Records from a data collection
--

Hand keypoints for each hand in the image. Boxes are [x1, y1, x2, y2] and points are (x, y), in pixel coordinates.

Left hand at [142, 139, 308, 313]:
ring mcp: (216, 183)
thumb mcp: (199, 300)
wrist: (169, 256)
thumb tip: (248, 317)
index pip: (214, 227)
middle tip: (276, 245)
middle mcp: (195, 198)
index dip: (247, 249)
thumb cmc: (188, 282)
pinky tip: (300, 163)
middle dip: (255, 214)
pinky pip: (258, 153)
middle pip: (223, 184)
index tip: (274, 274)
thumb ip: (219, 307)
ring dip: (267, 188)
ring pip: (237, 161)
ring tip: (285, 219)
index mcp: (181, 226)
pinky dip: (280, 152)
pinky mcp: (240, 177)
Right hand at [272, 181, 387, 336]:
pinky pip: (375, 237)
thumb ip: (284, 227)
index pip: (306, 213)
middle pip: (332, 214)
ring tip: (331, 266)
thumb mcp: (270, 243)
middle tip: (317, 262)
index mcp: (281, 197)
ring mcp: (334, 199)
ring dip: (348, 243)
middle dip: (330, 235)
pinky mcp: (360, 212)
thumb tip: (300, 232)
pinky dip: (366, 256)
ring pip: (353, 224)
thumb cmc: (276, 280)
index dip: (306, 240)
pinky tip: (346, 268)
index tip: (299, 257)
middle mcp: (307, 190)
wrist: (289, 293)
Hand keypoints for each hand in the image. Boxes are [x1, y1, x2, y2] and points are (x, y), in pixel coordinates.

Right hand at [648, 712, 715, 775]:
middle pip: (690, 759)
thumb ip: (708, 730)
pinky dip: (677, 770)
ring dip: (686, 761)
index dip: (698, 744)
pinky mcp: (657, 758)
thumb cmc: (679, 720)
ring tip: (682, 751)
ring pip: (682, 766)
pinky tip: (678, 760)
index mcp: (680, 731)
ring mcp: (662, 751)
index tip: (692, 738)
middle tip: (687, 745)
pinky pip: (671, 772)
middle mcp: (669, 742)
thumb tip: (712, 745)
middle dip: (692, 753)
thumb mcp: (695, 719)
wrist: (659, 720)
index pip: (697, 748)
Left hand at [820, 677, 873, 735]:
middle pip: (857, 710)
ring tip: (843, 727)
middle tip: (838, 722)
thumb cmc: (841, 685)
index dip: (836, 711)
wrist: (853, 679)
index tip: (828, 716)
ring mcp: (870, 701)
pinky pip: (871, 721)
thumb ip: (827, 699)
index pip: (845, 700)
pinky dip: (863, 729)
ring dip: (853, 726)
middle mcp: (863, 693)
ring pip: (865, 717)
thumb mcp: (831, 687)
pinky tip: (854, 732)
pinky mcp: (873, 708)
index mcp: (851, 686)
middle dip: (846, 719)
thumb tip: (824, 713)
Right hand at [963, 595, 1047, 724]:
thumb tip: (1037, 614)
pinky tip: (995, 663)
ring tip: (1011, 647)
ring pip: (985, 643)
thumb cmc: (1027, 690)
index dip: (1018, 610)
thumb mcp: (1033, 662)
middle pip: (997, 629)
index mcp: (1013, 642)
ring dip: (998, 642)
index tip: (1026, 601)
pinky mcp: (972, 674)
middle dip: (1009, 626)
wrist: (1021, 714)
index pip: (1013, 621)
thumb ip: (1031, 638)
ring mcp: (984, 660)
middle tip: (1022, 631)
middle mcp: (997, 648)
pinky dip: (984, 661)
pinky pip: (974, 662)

--

### THE TASK
Give back precisely the lines above that start at the line containing "thumb mcp: (831, 687)" and end at the line containing "middle mcp: (997, 648)", inclusive. No other lines belong in the output.

### EXERCISE SOLUTION
thumb mcp: (831, 687)
pinky tip: (854, 732)
pinky mcp: (873, 708)
index mcp: (851, 686)
middle dip: (846, 719)
thumb tip: (824, 713)
Right hand at [963, 595, 1047, 724]:
thumb tip: (1037, 614)
pinky tip: (995, 663)
ring tip: (1011, 647)
ring pip: (985, 643)
thumb cmc: (1027, 690)
index dip: (1018, 610)
thumb mcp: (1033, 662)
middle pip: (997, 629)
index mcp: (1013, 642)
ring dip: (998, 642)
index tip: (1026, 601)
pinky mcp: (972, 674)
middle dip: (1009, 626)
wrist: (1021, 714)
index pip: (1013, 621)
thumb ip: (1031, 638)
ring mcp: (984, 660)
middle tip: (1022, 631)
middle mcp: (997, 648)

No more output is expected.